- Intellivision box art by Jerrol Richardson
- Developer: Mattel Electronics
- Publisher: Mattel Electronics
- Designer: Steve Montero
- Programmer: Steve Montero
- Platforms: Intellivision, Atari 2600, Apple II, Aquarius, IBM PC
- Release: IntellivisionMay 6, 1982; 2600November 1982; Aquarius, Apple II, IBM PC1983;
- Genres: Maze, shooter
- Mode: Single-player

= Night Stalker (video game) =

1982 video game

Night Stalker is a top-down maze shooter video game designed by Steve Montero and released for the Intellivision console in 1982. It was ported to the Atari 2600 as Dark Cavern and released under Mattel's M Network label. Apple II, IBM PC, and Mattel Aquarius versions were published in 1983.

== Gameplay ==

The Dark Cavern port on the Atari 2600

The player controls a man trapped in a hedgerow maze with no exits and various threats. Some of these threats are natural such as bats and spiders, while others are artificial and more deadly like robots. The player starts in a bunker in the middle of the map completely defenseless. A gun icon flashes at one of five random locations which must be picked up in order to have firepower. Each gun has six bullets. Once the ammunition has been exhausted, the gun icon will appear again and the player must move defenselessly through the maze to retrieve it.

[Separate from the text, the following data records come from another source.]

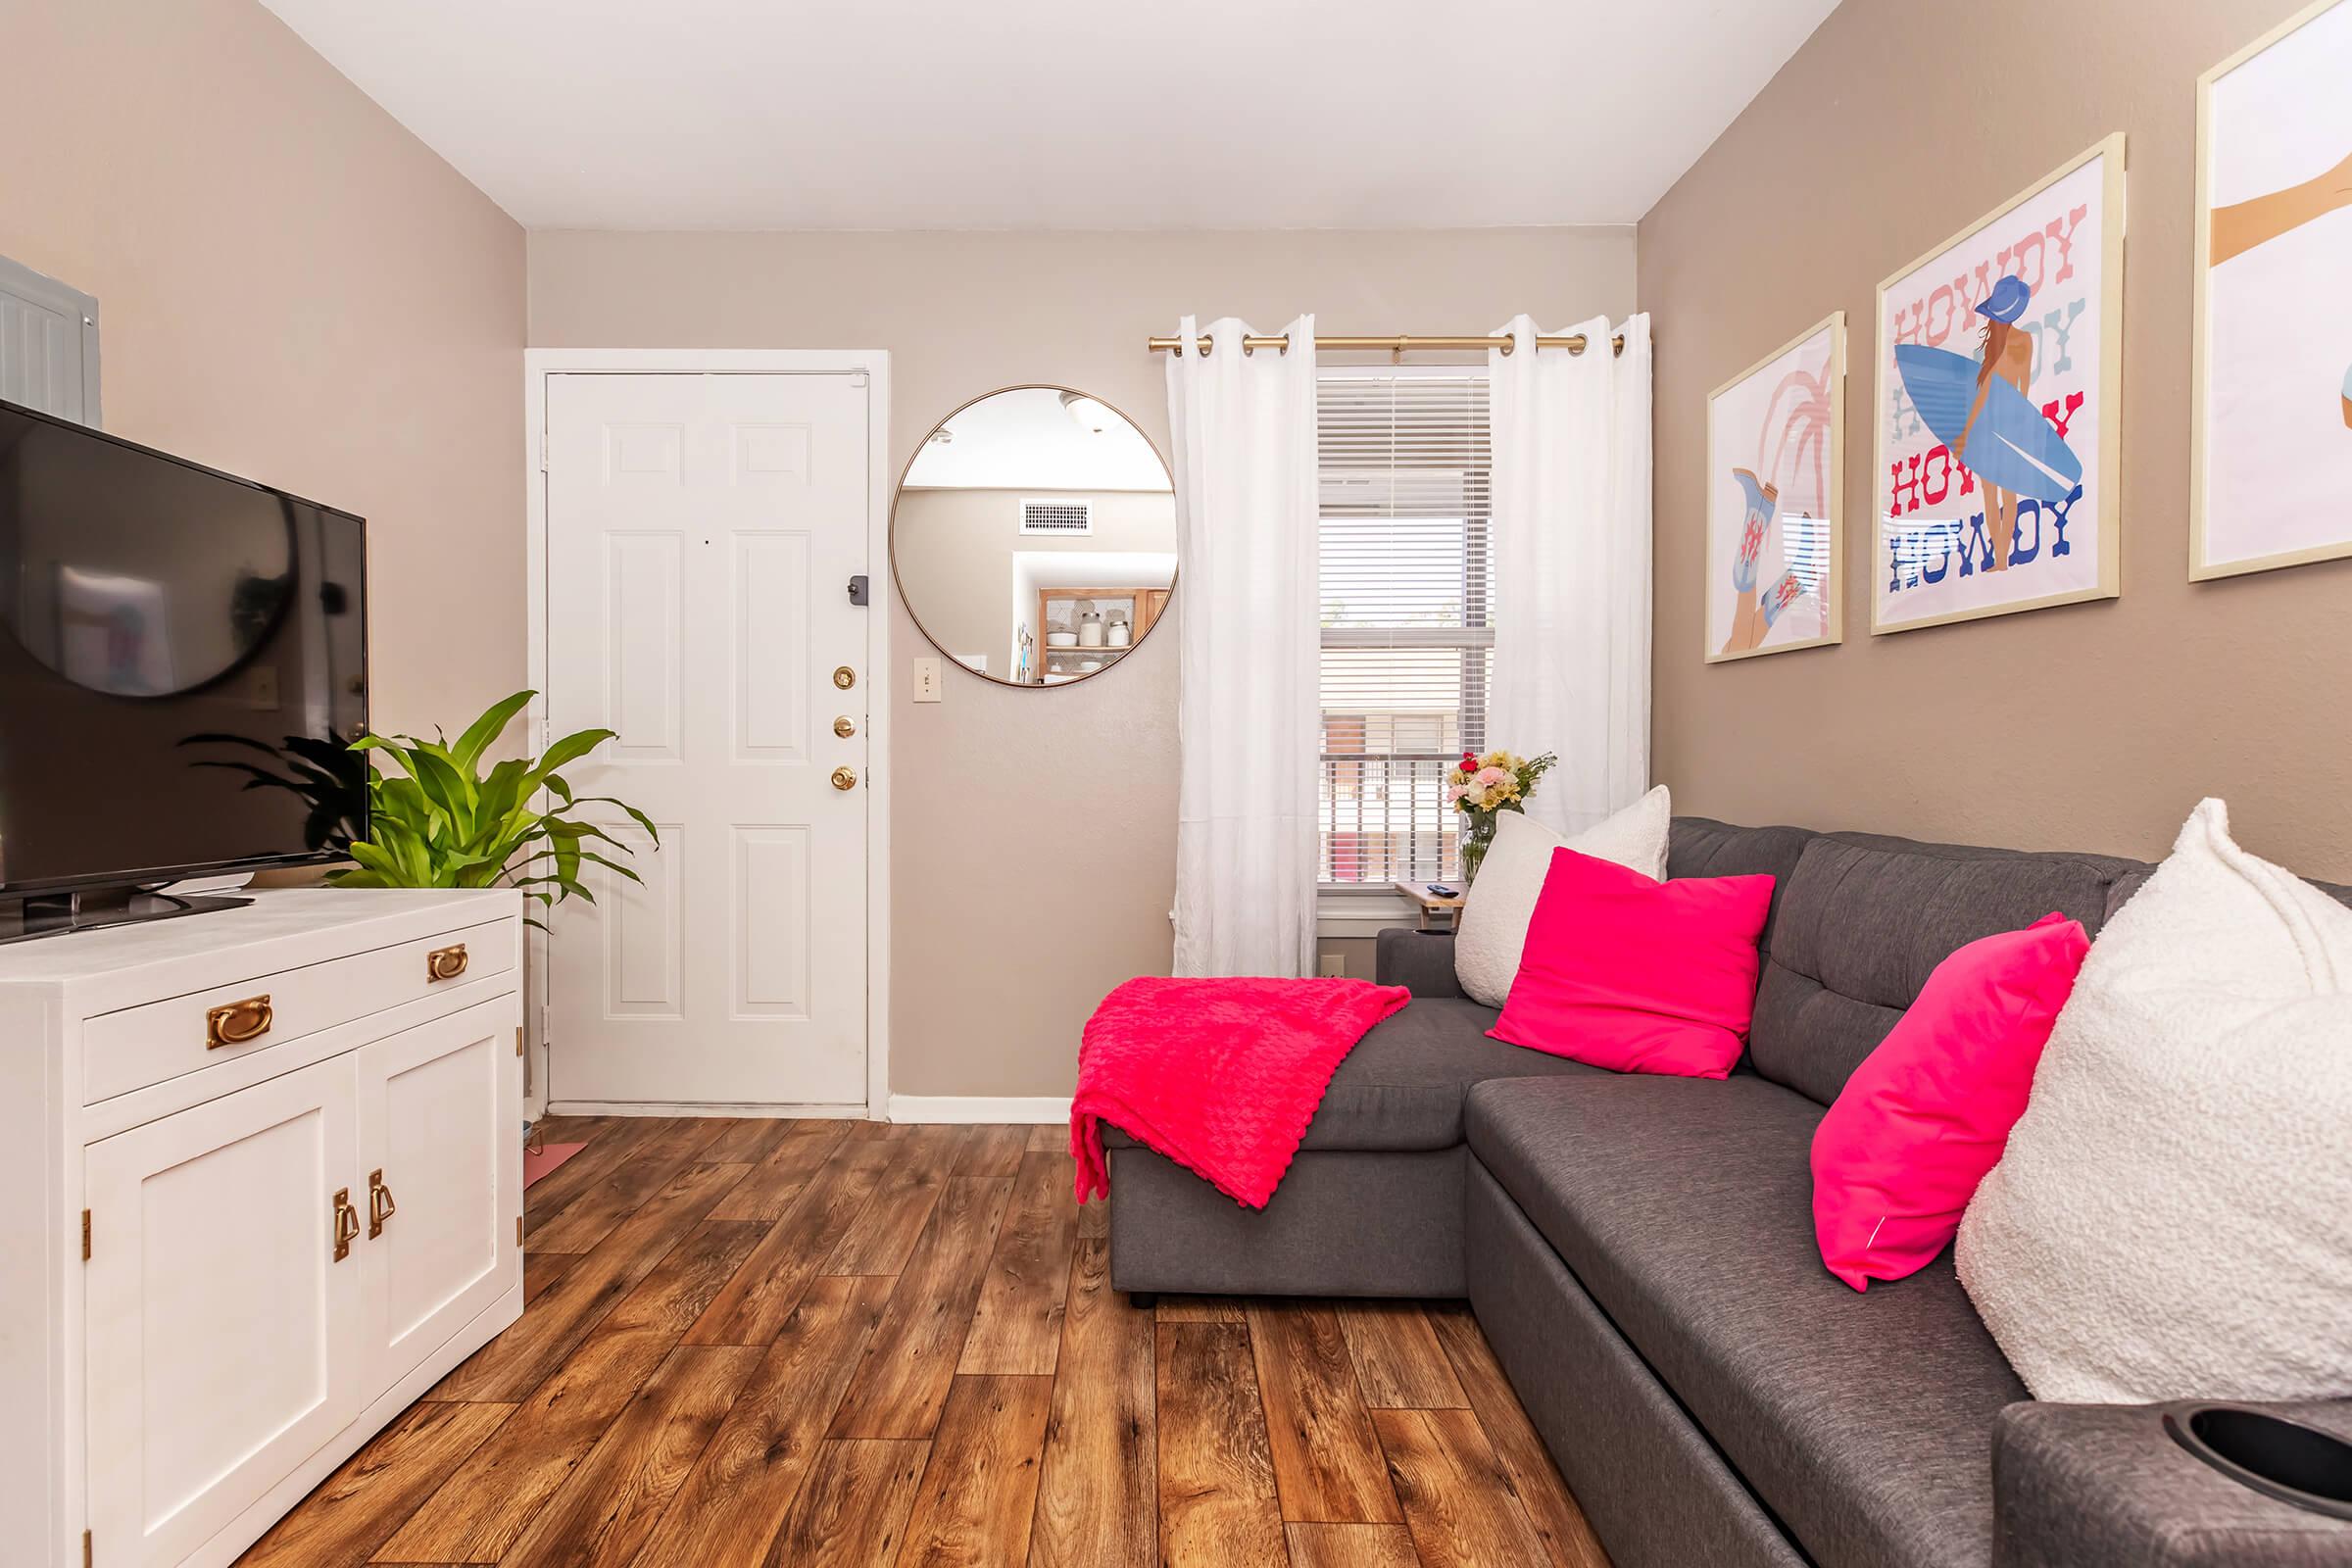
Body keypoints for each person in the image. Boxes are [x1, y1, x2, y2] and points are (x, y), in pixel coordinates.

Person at [1956, 273, 2035, 571]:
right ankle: (2000, 556)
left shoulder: (2016, 343)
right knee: (1995, 493)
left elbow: (2018, 387)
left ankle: (2002, 557)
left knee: (2002, 492)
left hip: (2004, 425)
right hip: (1995, 425)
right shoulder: (1997, 348)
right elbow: (1989, 392)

There are five different robots that can be encountered in accordance with the point total. The terrain is filled with corners and ambush points that the player must fully exploit. There is also a spider web in the northwest corner where the spider enemy spawns. Player movement is hindered here, and all firepower is heavily suppressed within, making it a strategic location. Also of importance is the bunker, in which the player begins each life. The bunker is a safe zone and the player is impervious to damage while inside, though the more advanced robots have the firepower to destroy it.

The game features only one unchanging level and no music, instead having a pulsing background beat playing at a set interval.

==Legacy==
The Intellivision version was made available for the PlayStation 3 through PlayStation Home in fall 2012 in a collection titled Intellivision Gen2. In addition to being filled with bats and spiders, it had a greater variety of killer robots and an assortment of mazes.

In 2020, an updated version of Night Stalker was announced for release on the Intellivision Amico video game console. As the console has faced many delays, this updated version has not been released.